Visitors to Jaitpur (a small town in Mahoba district of Uttar Pradesh) miss the constant hum of handlooms. For nearly 20 months the looms of weavers have been silent here, signalling the sudden unemployment of nearly 7000 weavers in this town and neighbouring villages.
Jaitpur has been one of the famous centres of ‘Khadi’ cloth in India. Khadi is cloth which is hand spun as well as hand woven. During the freedom movement in India khadi cloth was popularised particularly by Mahatma Gandhi for its capacity to provide employment to a very large number of people in villages and small towns in a self-reliant way.
Khadi cloth is considered healthy for skin. It is also the most environment friendly fabric, causing no emission of greenhouse gases and requiring no commercial energy. There is thus tremendous scope for marketing it as an environment-friendly product with a tremendous capacity for providing employment and reducing poverty in remote villages.
Even without such special efforts, weavers of Jaitpur had managed to hold their own against the competition provided by mills and powerlooms because of the well-established quality of their cloth.
“We know there are no big profits in our trade, but several years we earned a honest and satisfactory livelihood and we had no complaints,” says Panni, a weaver. “In addition to their weaving work there were several related employments in spinning, colouring, tailoring, packing and related work so that in all about nine thousand people were directly supported by this work.”, adds Abhishek, a social activist who has done much to help weavers.
Then what went wrong? About two years ago a person with criminal connections managed to occupy the key post in the local Gandhi Ashram (as the Khadi-networking institutions are generally called). He threatened several people with violence to grab this post, and always goes around in the company of gunmen.

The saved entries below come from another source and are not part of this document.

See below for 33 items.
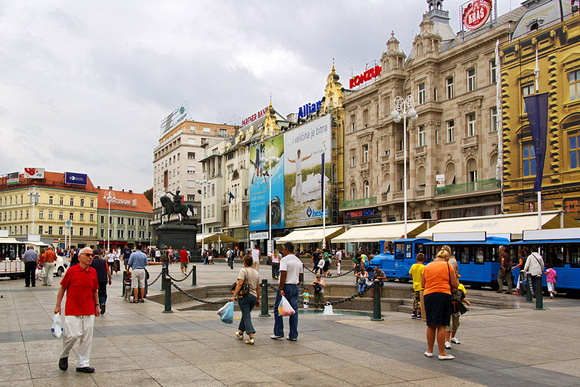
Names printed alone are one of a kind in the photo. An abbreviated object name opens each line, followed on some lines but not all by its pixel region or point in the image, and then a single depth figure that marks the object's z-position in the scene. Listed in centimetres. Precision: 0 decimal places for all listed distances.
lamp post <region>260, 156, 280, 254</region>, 6590
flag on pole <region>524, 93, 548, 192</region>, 2517
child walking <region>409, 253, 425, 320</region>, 1353
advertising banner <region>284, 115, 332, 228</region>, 5784
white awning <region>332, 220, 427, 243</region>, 3888
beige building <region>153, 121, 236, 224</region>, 10562
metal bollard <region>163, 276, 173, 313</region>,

Then, villagers allege, he started buying cheap, poor quality cloth from elsewhere. This cloth was stamped as ‘Jaitpur Khadi’ and sold at a high price. Thus while the main official earned huge profits, the local weavers did not get any orders so that their work came to a standstill.

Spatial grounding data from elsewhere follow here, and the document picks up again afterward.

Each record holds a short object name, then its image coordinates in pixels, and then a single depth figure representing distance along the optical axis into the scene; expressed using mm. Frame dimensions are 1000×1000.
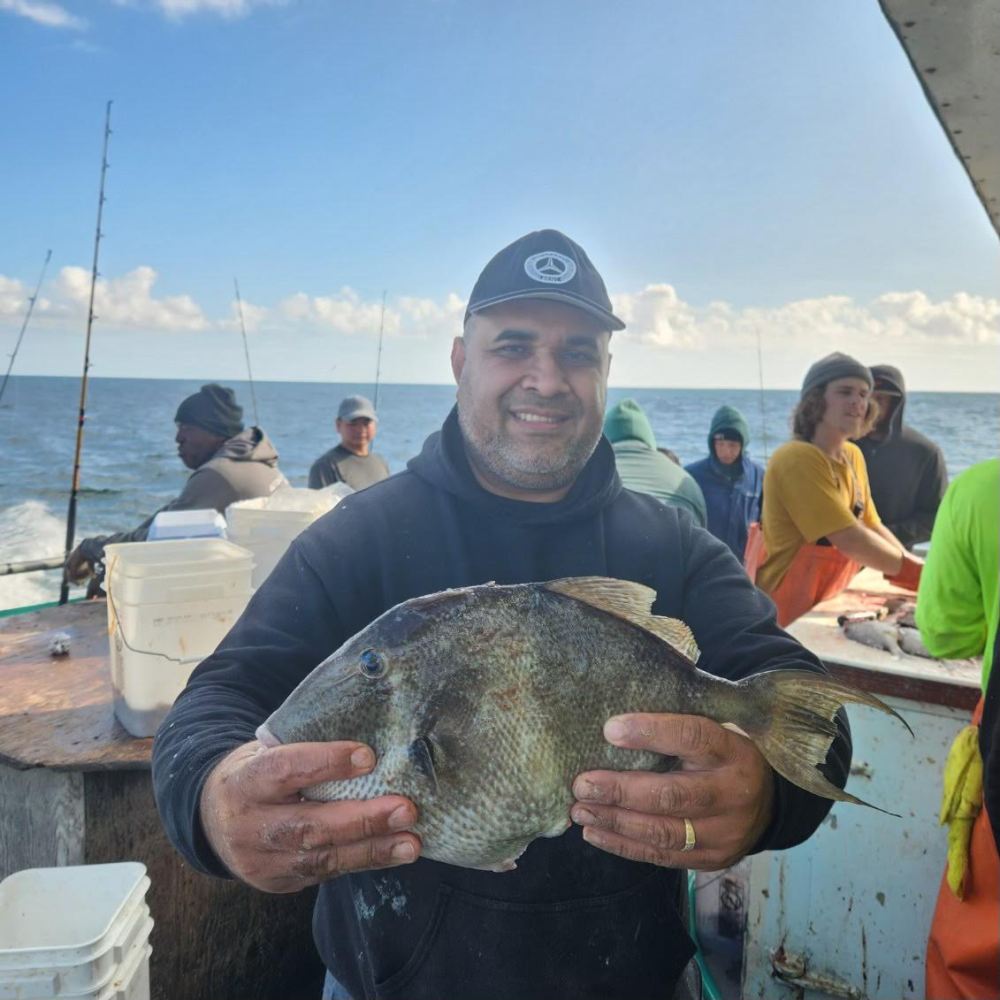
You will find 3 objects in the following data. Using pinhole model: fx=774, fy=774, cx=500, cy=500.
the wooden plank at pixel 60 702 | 2498
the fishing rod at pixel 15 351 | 7761
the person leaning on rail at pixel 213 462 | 5195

The workers went from pillar to post to get justice, but the criminals proved more powerful than them. After a long time the Commissioner, an upright officer named Mr. V.S. Pandey took some action and the election of Gandhi Ashram, Jaitpur, was held to be illegal. However soon the Commissioner who had issued this order was himself transferred so that the process of restarting the work has been delayed. Meanwhile the weavers and social activists who are playing a leading role have faced threats to their life from criminals.
Weavers have been forced to go to far away places like Delhi and Punjab to meet their subsistence needs. A woman Rampyari says proudly that her son is considered one of the most skilled weavers. “Ask anyone”, she challenges. She insists that I should enter her home to see the cloth he had woven earlier. “But now we’re without work, without any earning,” she laments.
All this can lead to a long term crisis from which the Jaitpur weavers and their Khadi trade may never recover. This can happen if the supply of poor quality cloth under the name of Jaitpur Khadi is allowed to continue for some more time. As Abhishek says, “This will be most tragic for the entire Bundelkhand region. We were thinking of using the base provided by Jaitpur to spread this work to other areas as well, but now the very source from which we could learn is threatened.”
This tragic turn of events in Jaitpur is particularly unfortunate at a time when weavers are facing global competition. As Bhagwat a social activist says, “This is a time when weavers particularly Khadi weavers need all the encouragement they can get from the government and from ethically conscious consumers.”
Even though efforts to get the work re-started at Jaitpur continue, this tragic situation has drawn attention to the wider problems of corrupt and criminal persons trying to enter Khadi institutions – institutions which were once considered sacred due to their close association with the freedom movement. This should be resisted and checked so that the work of Khadi along with other village and cottage industries can continue to benefit artisans who are facing increasing difficulties due to competition from machine-made, factory-produced goods. In the middle of difficulties, there is also a growing market for their products in the ethical market segment which will value the contribution their hand-made goods make to reduction of poverty and protection of environment.
Note: This report was written on the basis of a visit in year 2005. Since this report was written, small initiatives have already started to again provide livelihood avenues to unemployed weavers.